On Life After the Vaccine, Vol. 2

A vibrant purple-orange sunset and clouds over a calm, glass-like body of water

A year doesn’t usually feel like a very time. Normally it feels only like a blip or a blur in the grand scheme of things. But I think it’s safe to say most of us felt like 2020-2021 was a decade packed into one year. In some ways it went by much faster than I could have anticipated when were in April of last year, but in other ways, I feel like I’ve lived a lifetime already.

During this last year, I waited and waited for the chance to get vaccinated. There were times when it seemed like it was never going to happen. When the virus got so bad and so widespread that I wondered if the vaccines would work against it when were all able to get one. I stayed in the house, I worked remotely, I didn’t see friends or family, I stopped even doing something as simple as driving through Starbucks or going to Target, all with the hopes that one day I would get vaccinated and be able to do all of those things again.

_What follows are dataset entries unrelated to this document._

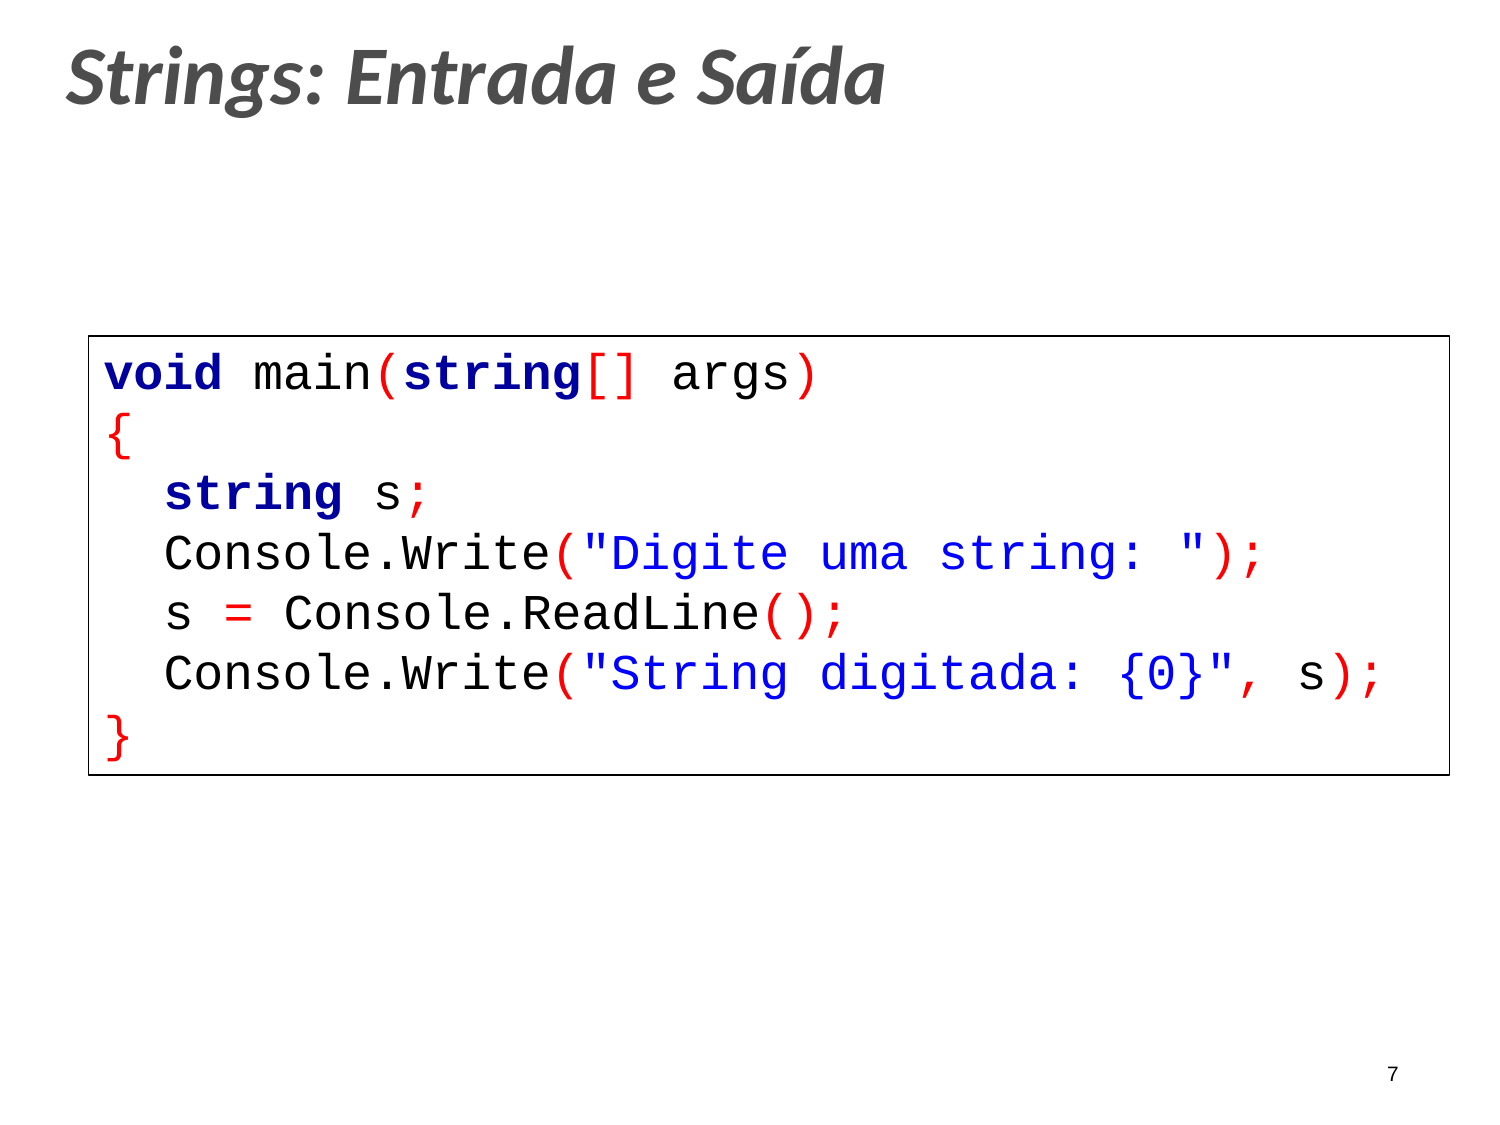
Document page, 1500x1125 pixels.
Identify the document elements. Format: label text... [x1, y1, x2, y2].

title Strings: Entrada e Saída [64, 19, 894, 210]
text_box void main(string[] args) { string s; Console.Write("Digite uma string: "); s = Console.ReadLine(); Console.Write("String digitada: {0}", s); } [101, 337, 1394, 762]
slide_number 7 [1380, 1060, 1417, 1125]
text_box [88, 335, 1450, 776]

So here were are…I’ve gotten both vaccines. They’re both fully settled in now. My mom and I celebrated this past weekend by going to 2 of our favorite local wineries…something I hadn’t done since 2019. My anxiety was through the roof as we made the drive out there. I didn’t know what to expect or how I was going to feel. We kept our masks on as long as possible. Taking them off felt extremely wrong but eventually I kind of got used to it. I just kept telling myself we were spread out and the rate of transmission outside is low (and I was vaccinated). Other than ending up in the bathroom with 2 mask less, COVID-deniers, it was a good experience and I’m glad I did it.

A few hours later at home though, I experienced what a lot of people I’ve talked to had…a kind of “COVID/socializing hangover”. Even though a year is a short time, when you’ve programmed yourself for that entire time that you have to stay away from people, that being near them is dangerous, and when you’ve been out of practice simply talking to people face-to-face, it can take a lot of energy out of you to suddenly start doing that again.

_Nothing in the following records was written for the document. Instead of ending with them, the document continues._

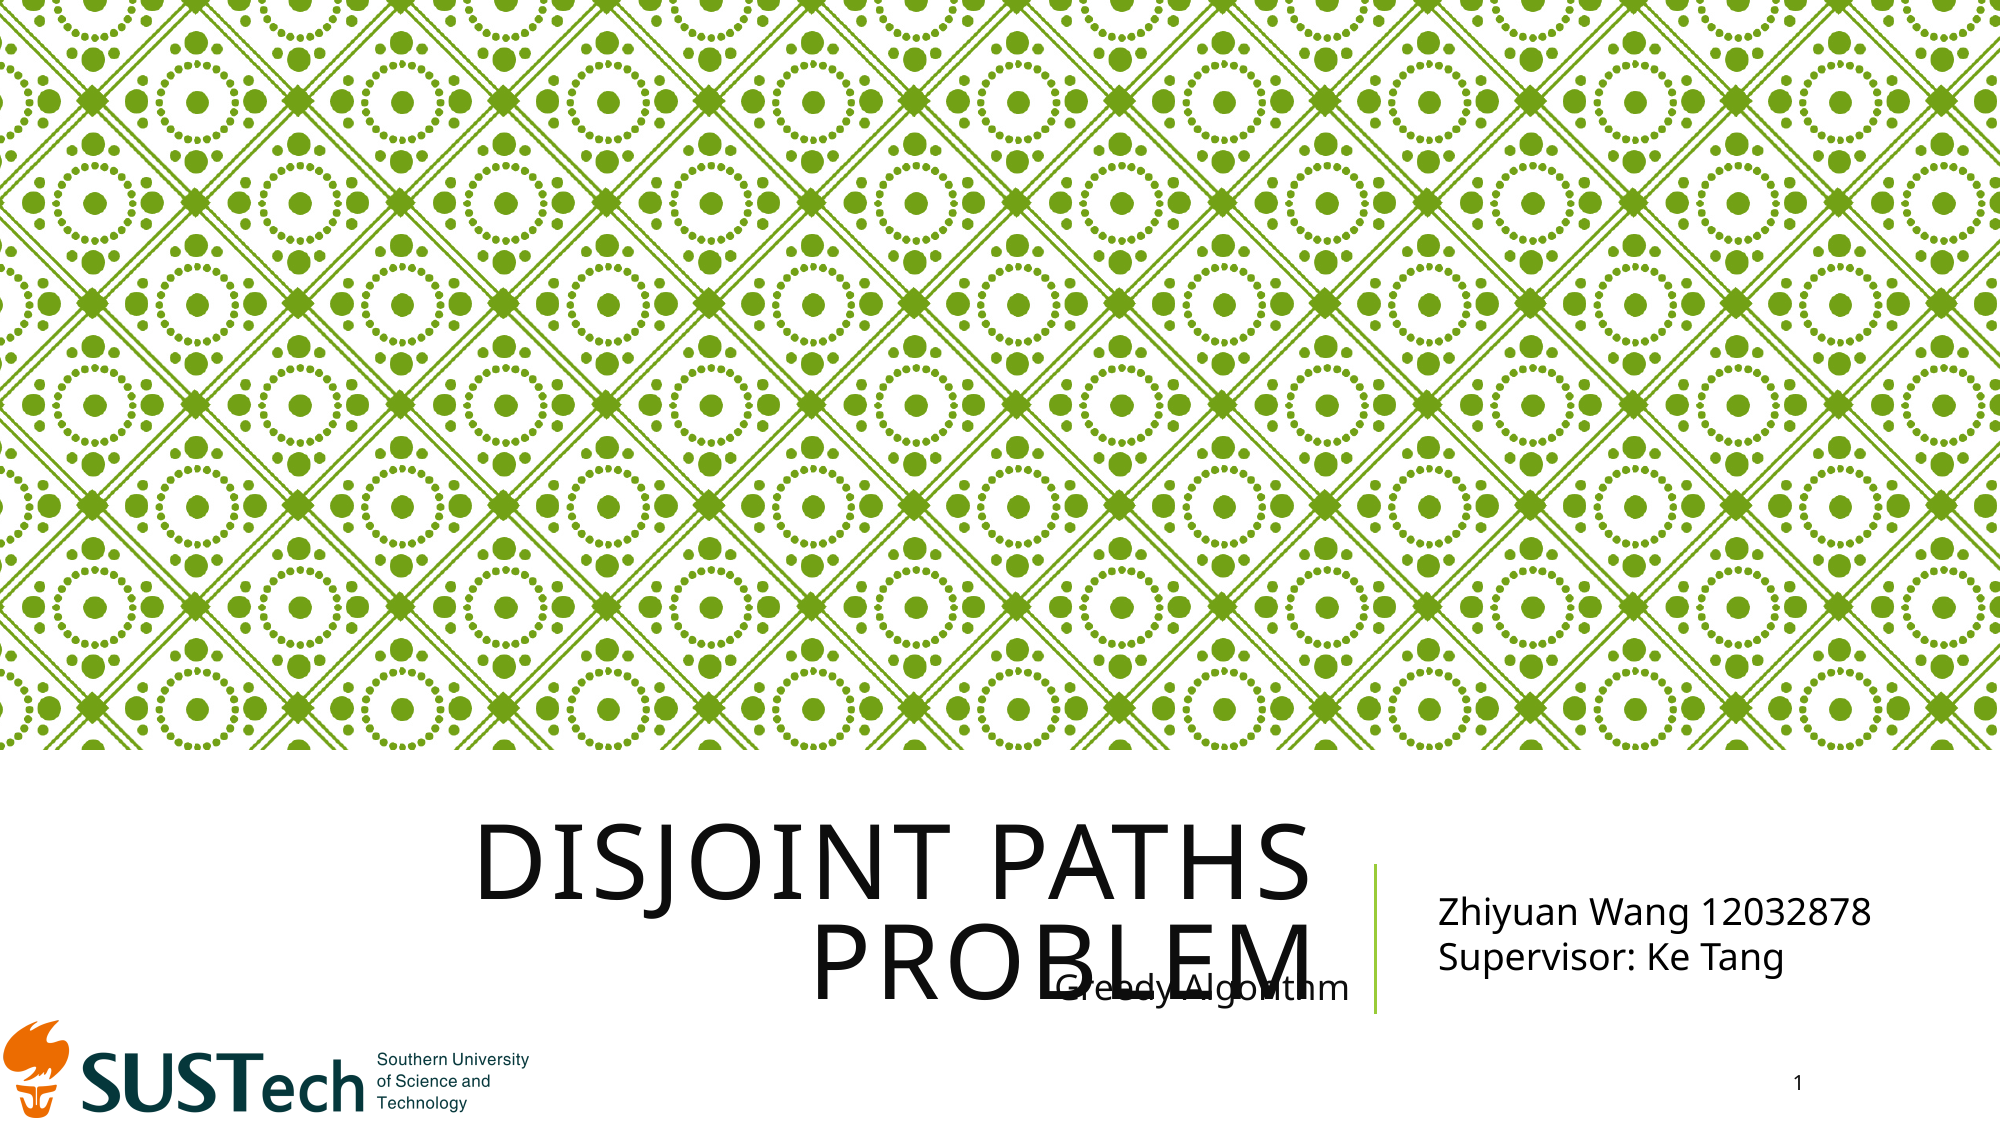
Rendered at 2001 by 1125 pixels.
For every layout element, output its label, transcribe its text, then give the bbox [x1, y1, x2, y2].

subtitle Greedy Algorithm [670, 957, 1366, 1016]
slide_number 1 [1777, 1061, 1938, 1107]
picture [3, 1020, 529, 1118]
title Disjoint Paths Problem [58, 799, 1334, 1040]
text_box Zhiyuan Wang 12032878 Supervisor: Ke Tang [1423, 880, 1925, 986]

I couldn’t wait to go to my room and just sit quietly and read (something I’ve done nearly everyday this past year). It’s interesting that after all this time of waiting, after all the complaining and anger I’ve had about being stuck inside, that here I am, faced with the chance to go out again and the first experience wore me out.

From what I’ve read, I think this is all a normal reaction to what’s happened over the past year. COVID wasn’t just some small thing…a tiny obstacle that had to be overcome. It still hasn’t been overcome which is what makes this sojourn out into the world now a lot different than it was before March 2020. Even though on the surface it seems like we can do all the same things now, we just have to wear a mask, everything is just a little (or a lot) different. Everything is still just a little bit harder than it was before. And for me, everything is taking a lot of relearning.

I’m scared to get back out there again. For the last year, I certainly haven’t forgotten about my disability, but I’ve been able to temporarily put on hold having to deal with a lot of the day-to-day stressors I used to because of it. Obviously trying to avoid getting sick with COVID was a huge burden related to my disability and I felt not just physically but emotionally isolated from everyone because of it. But I didn’t have to worry about finding a parking spot, being questioned about my limp all the time, not being able to get the handicapped stall in the bathroom., or falling. That was one of the few things about this last year that was nice.

This is all going to be a process, I know. I think early on last year I thought this would all go away and the doors would fling open and we’d all go back to “normal”. But even though some of the doors are flinging open, I think it really is going to be adjusting to a new “normal”. Maybe someday we’ll go back to the way things were, if we can finally get a handle on COVID, but I don’t think I’m going to ever fully erase this past year from my mind. I don’t really think I should either. I miss my old life a lot. Almost everyday I wish I could just flip a switch and go back to it. I wish I could make COVID not have ever been a thing.

But I know somewhere in all of this will be a silver lining for those of us who were lucky enough to survive it and not lose anyone to COVID. I think I’m just going to have to endure some social hangovers for a while 🙂

Sunset Stock photos by Vecteezy

One thought on “On Life After the Vaccine, Vol. 2

  1. I couldn’t agree more, Jac! I’ve been so careful and I went back to my very small book group last week, just 5 women, all of us vaccinated. I had a lovely time but when I got home after socializing for 2 hours I was so drained, like every part of me had forgotten how to be in proximity to others. Am going to take things slowly and keep venturing out there.